In the 1850s, a mistake was made which would go on to shake
the world of wine to its roots. Grape Phylloxera, often just referred to as
Phylloxera, is a species of tiny organism from the louse family, unassuming to
look at but deadly in numbers. Not deadly to humans, however – their victim of
choice was grapevines. In their native land, vines evolved to be resistant to
the insects, but in Europe they proved much more susceptible.
Originally brought over from eastern North America, the
little critters made themselves at home here in Europe, feeding on the vines
that had been, until that point, producing grapes for wines of all varieties. The
outbreak began in Britain, having been carried over by English botanists
collecting vine samples in America, before travelling to the European mainland
to devastate an entire industry. Estimates vary, but ostensibly between 70% and
90% of all European vineyards were ruined. It was in 1863 that vines began to
mysteriously die off in Southern Rhône in France; spreading quickly across the
country and then the continent, companies and families everywhere were left
clueless as to the cause of the wine plague. People’s livelihoods were decimated,
entire vineyards destroyed within years – and nobody knew why. French growers
began burying live toads under each and every vine, hoping to draw out the
toxins, to no avail. The French Minister of Agriculture and Commerce even offered
a bounty the equivalent of what would now be $1,000,000 to anybody who could find a viable cure for the disease.
The only method to prevent the epidemic was one developed by
a French and an American scientist, J Planchon and C Riley, and saved the wine
industry as we know it. Their idea was to graft the European grapevines onto
rootstock of American varieties, resistant to the bugs they’d grown up with.

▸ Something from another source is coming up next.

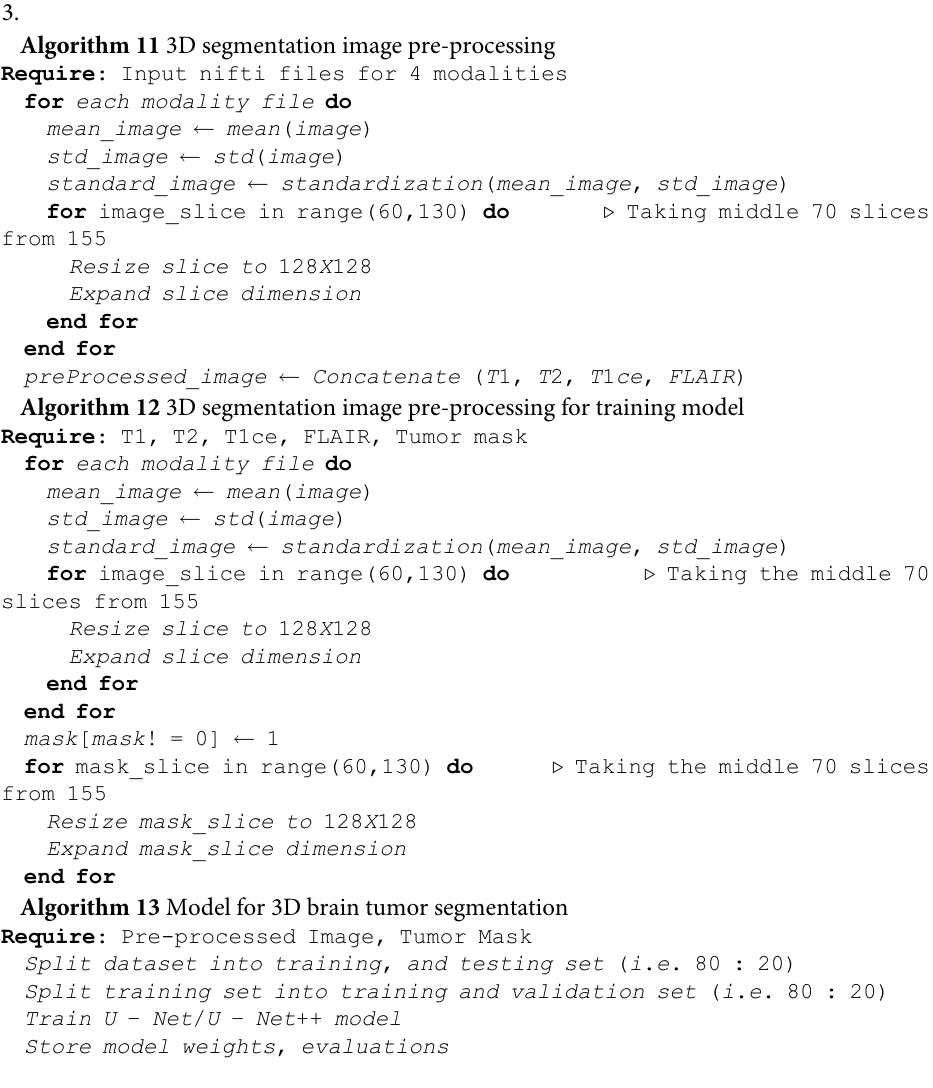
Algorithm 11 3D segmentation image pre-processing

And it worked! To this day, the majority of European wines are in fact descended
from vines of American rootstock – to use old European stock would only end in death
by aphid.
Luckily, not all of the continent was decimated
by the epidemic; a few small plots owned by Bollinger in Champagne were spared
through sheer luck along with seemingly random other plots around Europe, and
various islands managed to avoid infestation, Madeira and Cyprus being the most
well-known examples. The Assyrtiko grape of Santorini and the Juan Garcia of a
small Spanish village called Fermoselle were spared too, but only because the climate
and soil in which they grow is not conducive to the louse’s survival.